→ What needs to be done: Repeat each entry exactly and drop the pictures.

→ Dataset entries:
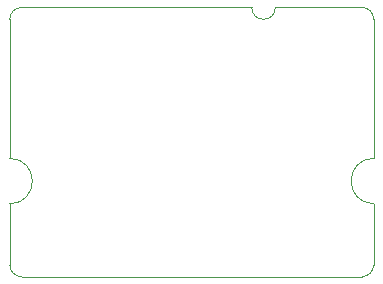
<source format=gbr>
G04 #@! TF.GenerationSoftware,KiCad,Pcbnew,(6.0.6-0)*
G04 #@! TF.CreationDate,2022-07-06T00:13:59-04:00*
G04 #@! TF.ProjectId,PS2VGA,50533256-4741-42e6-9b69-6361645f7063,1*
G04 #@! TF.SameCoordinates,Original*
G04 #@! TF.FileFunction,Profile,NP*
%FSLAX46Y46*%
G04 Gerber Fmt 4.6, Leading zero omitted, Abs format (unit mm)*
G04 Created by KiCad (PCBNEW (6.0.6-0)) date 2022-07-06 00:13:59*
%MOMM*%
%LPD*%
G01*
G04 APERTURE LIST*
G04 #@! TA.AperFunction,Profile*
%ADD10C,0.100000*%
G04 #@! TD*
G04 APERTURE END LIST*
D10*
X156950000Y-120420000D02*
G75*
G03*
X157950000Y-119420000I0J1000000D01*
G01*
X147622518Y-97629551D02*
G75*
G03*
X149623482Y-97630000I1000482J-49D01*
G01*
X128130000Y-120420000D02*
X156950000Y-120420000D01*
X157950000Y-98630000D02*
X157950000Y-110400000D01*
X127130000Y-114250000D02*
G75*
G03*
X127130000Y-110410000I-9900J1920000D01*
G01*
X157950000Y-110400000D02*
G75*
G03*
X157950000Y-114240000I9900J-1920000D01*
G01*
X127130000Y-119420000D02*
G75*
G03*
X128130000Y-120420000I1000000J0D01*
G01*
X149623482Y-97630000D02*
X156950000Y-97630000D01*
X127130000Y-98630000D02*
X127130000Y-110410000D01*
X157950000Y-119420000D02*
X157950000Y-114240000D01*
X157950000Y-98630000D02*
G75*
G03*
X156950000Y-97630000I-1000000J0D01*
G01*
X128130000Y-97630000D02*
X147622584Y-97629551D01*
X127130000Y-119420000D02*
X127130000Y-114250000D01*
X128130000Y-97630000D02*
G75*
G03*
X127130000Y-98630000I0J-1000000D01*
G01*
M02*

</source>
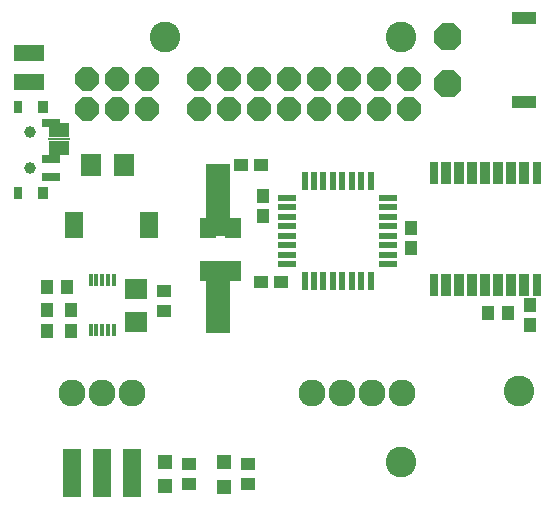
<source format=gts>
G75*
G70*
%OFA0B0*%
%FSLAX24Y24*%
%IPPOS*%
%LPD*%
%AMOC8*
5,1,8,0,0,1.08239X$1,22.5*
%
%ADD10C,0.1024*%
%ADD11R,0.0620X0.0240*%
%ADD12R,0.0240X0.0620*%
%ADD13R,0.0800X0.2402*%
%ADD14R,0.0473X0.0434*%
%ADD15R,0.0434X0.0473*%
%ADD16R,0.0640X0.1640*%
%ADD17OC8,0.0780*%
%ADD18R,0.1040X0.0540*%
%ADD19R,0.0138X0.0434*%
%ADD20R,0.0749X0.0670*%
%ADD21R,0.0670X0.0749*%
%ADD22R,0.0631X0.0906*%
%ADD23C,0.0900*%
%ADD24R,0.0631X0.0316*%
%ADD25R,0.0276X0.0434*%
%ADD26R,0.0355X0.0434*%
%ADD27C,0.0394*%
%ADD28R,0.0512X0.0512*%
%ADD29R,0.0355X0.0749*%
%ADD30R,0.0316X0.0749*%
%ADD31R,0.0827X0.0434*%
%ADD32R,0.0552X0.0670*%
%ADD33R,0.0670X0.0500*%
%ADD34R,0.0720X0.0060*%
%ADD35OC8,0.0900*%
D10*
X013602Y001963D03*
X017539Y004326D03*
X013602Y016137D03*
X005728Y016137D03*
D11*
X009809Y010779D03*
X009809Y010469D03*
X009809Y010149D03*
X009809Y009839D03*
X009809Y009519D03*
X009809Y009209D03*
X009809Y008889D03*
X009809Y008579D03*
X013149Y008579D03*
X013149Y008889D03*
X013149Y009209D03*
X013149Y009519D03*
X013149Y009839D03*
X013149Y010149D03*
X013149Y010469D03*
X013149Y010779D03*
D12*
X012579Y011349D03*
X012269Y011349D03*
X011949Y011349D03*
X011639Y011349D03*
X011319Y011349D03*
X011009Y011349D03*
X010689Y011349D03*
X010379Y011349D03*
X010379Y008009D03*
X010689Y008009D03*
X011009Y008009D03*
X011319Y008009D03*
X011639Y008009D03*
X011949Y008009D03*
X012269Y008009D03*
X012579Y008009D03*
D13*
X007511Y007482D03*
X007511Y010710D03*
D14*
X008260Y011863D03*
X008929Y011863D03*
X008920Y007970D03*
X009589Y007970D03*
X005680Y007667D03*
X005680Y006997D03*
X006523Y001907D03*
X006523Y001238D03*
X008478Y001232D03*
X008478Y001902D03*
D15*
X002586Y006356D03*
X002586Y007025D03*
X002471Y007794D03*
X001802Y007794D03*
X001779Y007025D03*
X001779Y006356D03*
X008989Y010160D03*
X008989Y010829D03*
X013912Y009784D03*
X013912Y009115D03*
X016505Y006947D03*
X017174Y006947D03*
X017895Y007210D03*
X017895Y006541D03*
D16*
X002617Y001599D03*
X003617Y001599D03*
X004617Y001599D03*
D17*
X004129Y013726D03*
X003129Y013726D03*
X003129Y014726D03*
X004129Y014726D03*
X005129Y014726D03*
X005129Y013726D03*
X006877Y013738D03*
X007877Y013738D03*
X008877Y013738D03*
X008877Y014738D03*
X007877Y014738D03*
X006877Y014738D03*
X009877Y014738D03*
X010877Y014738D03*
X011877Y014738D03*
X012877Y014738D03*
X013877Y014738D03*
X013877Y013738D03*
X012877Y013738D03*
X011877Y013738D03*
X010877Y013738D03*
X009877Y013738D03*
D18*
X001188Y014647D03*
X001188Y015616D03*
D19*
X003247Y008030D03*
X003444Y008030D03*
X003641Y008030D03*
X003838Y008030D03*
X004034Y008030D03*
X004034Y006366D03*
X003838Y006366D03*
X003641Y006366D03*
X003444Y006366D03*
X003247Y006366D03*
D20*
X004747Y006647D03*
X004747Y007749D03*
D21*
X004357Y011887D03*
X003254Y011887D03*
D22*
X002680Y009864D03*
X005200Y009864D03*
D23*
X004617Y004285D03*
X003617Y004285D03*
X002617Y004285D03*
X010617Y004285D03*
X011617Y004285D03*
X012617Y004285D03*
X013617Y004285D03*
D24*
X001916Y011490D03*
X001916Y012080D03*
X001916Y013261D03*
D25*
X000834Y013812D03*
X000834Y010938D03*
D26*
X001660Y010938D03*
X001660Y013812D03*
D27*
X001227Y012966D03*
X001227Y011785D03*
D28*
X005735Y001986D03*
X005735Y001159D03*
X007690Y001154D03*
X007690Y001980D03*
D29*
X015100Y007867D03*
X015533Y007867D03*
X015966Y007867D03*
X016399Y007867D03*
X016832Y007867D03*
X017265Y007867D03*
X017698Y007867D03*
X017698Y011607D03*
X017265Y011607D03*
X016832Y011607D03*
X016399Y011607D03*
X015966Y011607D03*
X015533Y011607D03*
X015100Y011607D03*
D30*
X014686Y011607D03*
X018112Y011607D03*
X018112Y007867D03*
X014686Y007867D03*
D31*
X017703Y013968D03*
X017703Y016763D03*
D32*
X007997Y009773D03*
X007170Y009773D03*
X007170Y008355D03*
X007997Y008355D03*
D33*
X002208Y012441D03*
X002208Y013041D03*
D34*
X002208Y012741D03*
D35*
X015177Y014562D03*
X015177Y016137D03*
M02*

</source>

→ Task output:
<source format=gbr>
G04 #@! TF.GenerationSoftware,KiCad,Pcbnew,(6.0.6-0)*
G04 #@! TF.CreationDate,2022-07-06T00:13:59-04:00*
G04 #@! TF.ProjectId,PS2VGA,50533256-4741-42e6-9b69-6361645f7063,1*
G04 #@! TF.SameCoordinates,Original*
G04 #@! TF.FileFunction,Profile,NP*
%FSLAX46Y46*%
G04 Gerber Fmt 4.6, Leading zero omitted, Abs format (unit mm)*
G04 Created by KiCad (PCBNEW (6.0.6-0)) date 2022-07-06 00:13:59*
%MOMM*%
%LPD*%
G01*
G04 APERTURE LIST*
G04 #@! TA.AperFunction,Profile*
%ADD10C,0.100000*%
G04 #@! TD*
G04 APERTURE END LIST*
D10*
X156950000Y-120420000D02*
G75*
G03*
X157950000Y-119420000I0J1000000D01*
G01*
X147622518Y-97629551D02*
G75*
G03*
X149623482Y-97630000I1000482J-49D01*
G01*
X128130000Y-120420000D02*
X156950000Y-120420000D01*
X157950000Y-98630000D02*
X157950000Y-110400000D01*
X127130000Y-114250000D02*
G75*
G03*
X127130000Y-110410000I-9900J1920000D01*
G01*
X157950000Y-110400000D02*
G75*
G03*
X157950000Y-114240000I9900J-1920000D01*
G01*
X127130000Y-119420000D02*
G75*
G03*
X128130000Y-120420000I1000000J0D01*
G01*
X149623482Y-97630000D02*
X156950000Y-97630000D01*
X127130000Y-98630000D02*
X127130000Y-110410000D01*
X157950000Y-119420000D02*
X157950000Y-114240000D01*
X157950000Y-98630000D02*
G75*
G03*
X156950000Y-97630000I-1000000J0D01*
G01*
X128130000Y-97630000D02*
X147622584Y-97629551D01*
X127130000Y-119420000D02*
X127130000Y-114250000D01*
X128130000Y-97630000D02*
G75*
G03*
X127130000Y-98630000I0J-1000000D01*
G01*
M02*

</source>
<source format=gts>
G75*
G70*
%OFA0B0*%
%FSLAX24Y24*%
%IPPOS*%
%LPD*%
%AMOC8*
5,1,8,0,0,1.08239X$1,22.5*
%
%ADD10C,0.1024*%
%ADD11R,0.0620X0.0240*%
%ADD12R,0.0240X0.0620*%
%ADD13R,0.0800X0.2402*%
%ADD14R,0.0473X0.0434*%
%ADD15R,0.0434X0.0473*%
%ADD16R,0.0640X0.1640*%
%ADD17OC8,0.0780*%
%ADD18R,0.1040X0.0540*%
%ADD19R,0.0138X0.0434*%
%ADD20R,0.0749X0.0670*%
%ADD21R,0.0670X0.0749*%
%ADD22R,0.0631X0.0906*%
%ADD23C,0.0900*%
%ADD24R,0.0631X0.0316*%
%ADD25R,0.0276X0.0434*%
%ADD26R,0.0355X0.0434*%
%ADD27C,0.0394*%
%ADD28R,0.0512X0.0512*%
%ADD29R,0.0355X0.0749*%
%ADD30R,0.0316X0.0749*%
%ADD31R,0.0827X0.0434*%
%ADD32R,0.0552X0.0670*%
%ADD33R,0.0670X0.0500*%
%ADD34R,0.0720X0.0060*%
%ADD35OC8,0.0900*%
D10*
X013602Y001963D03*
X017539Y004326D03*
X013602Y016137D03*
X005728Y016137D03*
D11*
X009809Y010779D03*
X009809Y010469D03*
X009809Y010149D03*
X009809Y009839D03*
X009809Y009519D03*
X009809Y009209D03*
X009809Y008889D03*
X009809Y008579D03*
X013149Y008579D03*
X013149Y008889D03*
X013149Y009209D03*
X013149Y009519D03*
X013149Y009839D03*
X013149Y010149D03*
X013149Y010469D03*
X013149Y010779D03*
D12*
X012579Y011349D03*
X012269Y011349D03*
X011949Y011349D03*
X011639Y011349D03*
X011319Y011349D03*
X011009Y011349D03*
X010689Y011349D03*
X010379Y011349D03*
X010379Y008009D03*
X010689Y008009D03*
X011009Y008009D03*
X011319Y008009D03*
X011639Y008009D03*
X011949Y008009D03*
X012269Y008009D03*
X012579Y008009D03*
D13*
X007511Y007482D03*
X007511Y010710D03*
D14*
X008260Y011863D03*
X008929Y011863D03*
X008920Y007970D03*
X009589Y007970D03*
X005680Y007667D03*
X005680Y006997D03*
X006523Y001907D03*
X006523Y001238D03*
X008478Y001232D03*
X008478Y001902D03*
D15*
X002586Y006356D03*
X002586Y007025D03*
X002471Y007794D03*
X001802Y007794D03*
X001779Y007025D03*
X001779Y006356D03*
X008989Y010160D03*
X008989Y010829D03*
X013912Y009784D03*
X013912Y009115D03*
X016505Y006947D03*
X017174Y006947D03*
X017895Y007210D03*
X017895Y006541D03*
D16*
X002617Y001599D03*
X003617Y001599D03*
X004617Y001599D03*
D17*
X004129Y013726D03*
X003129Y013726D03*
X003129Y014726D03*
X004129Y014726D03*
X005129Y014726D03*
X005129Y013726D03*
X006877Y013738D03*
X007877Y013738D03*
X008877Y013738D03*
X008877Y014738D03*
X007877Y014738D03*
X006877Y014738D03*
X009877Y014738D03*
X010877Y014738D03*
X011877Y014738D03*
X012877Y014738D03*
X013877Y014738D03*
X013877Y013738D03*
X012877Y013738D03*
X011877Y013738D03*
X010877Y013738D03*
X009877Y013738D03*
D18*
X001188Y014647D03*
X001188Y015616D03*
D19*
X003247Y008030D03*
X003444Y008030D03*
X003641Y008030D03*
X003838Y008030D03*
X004034Y008030D03*
X004034Y006366D03*
X003838Y006366D03*
X003641Y006366D03*
X003444Y006366D03*
X003247Y006366D03*
D20*
X004747Y006647D03*
X004747Y007749D03*
D21*
X004357Y011887D03*
X003254Y011887D03*
D22*
X002680Y009864D03*
X005200Y009864D03*
D23*
X004617Y004285D03*
X003617Y004285D03*
X002617Y004285D03*
X010617Y004285D03*
X011617Y004285D03*
X012617Y004285D03*
X013617Y004285D03*
D24*
X001916Y011490D03*
X001916Y012080D03*
X001916Y013261D03*
D25*
X000834Y013812D03*
X000834Y010938D03*
D26*
X001660Y010938D03*
X001660Y013812D03*
D27*
X001227Y012966D03*
X001227Y011785D03*
D28*
X005735Y001986D03*
X005735Y001159D03*
X007690Y001154D03*
X007690Y001980D03*
D29*
X015100Y007867D03*
X015533Y007867D03*
X015966Y007867D03*
X016399Y007867D03*
X016832Y007867D03*
X017265Y007867D03*
X017698Y007867D03*
X017698Y011607D03*
X017265Y011607D03*
X016832Y011607D03*
X016399Y011607D03*
X015966Y011607D03*
X015533Y011607D03*
X015100Y011607D03*
D30*
X014686Y011607D03*
X018112Y011607D03*
X018112Y007867D03*
X014686Y007867D03*
D31*
X017703Y013968D03*
X017703Y016763D03*
D32*
X007997Y009773D03*
X007170Y009773D03*
X007170Y008355D03*
X007997Y008355D03*
D33*
X002208Y012441D03*
X002208Y013041D03*
D34*
X002208Y012741D03*
D35*
X015177Y014562D03*
X015177Y016137D03*
M02*

</source>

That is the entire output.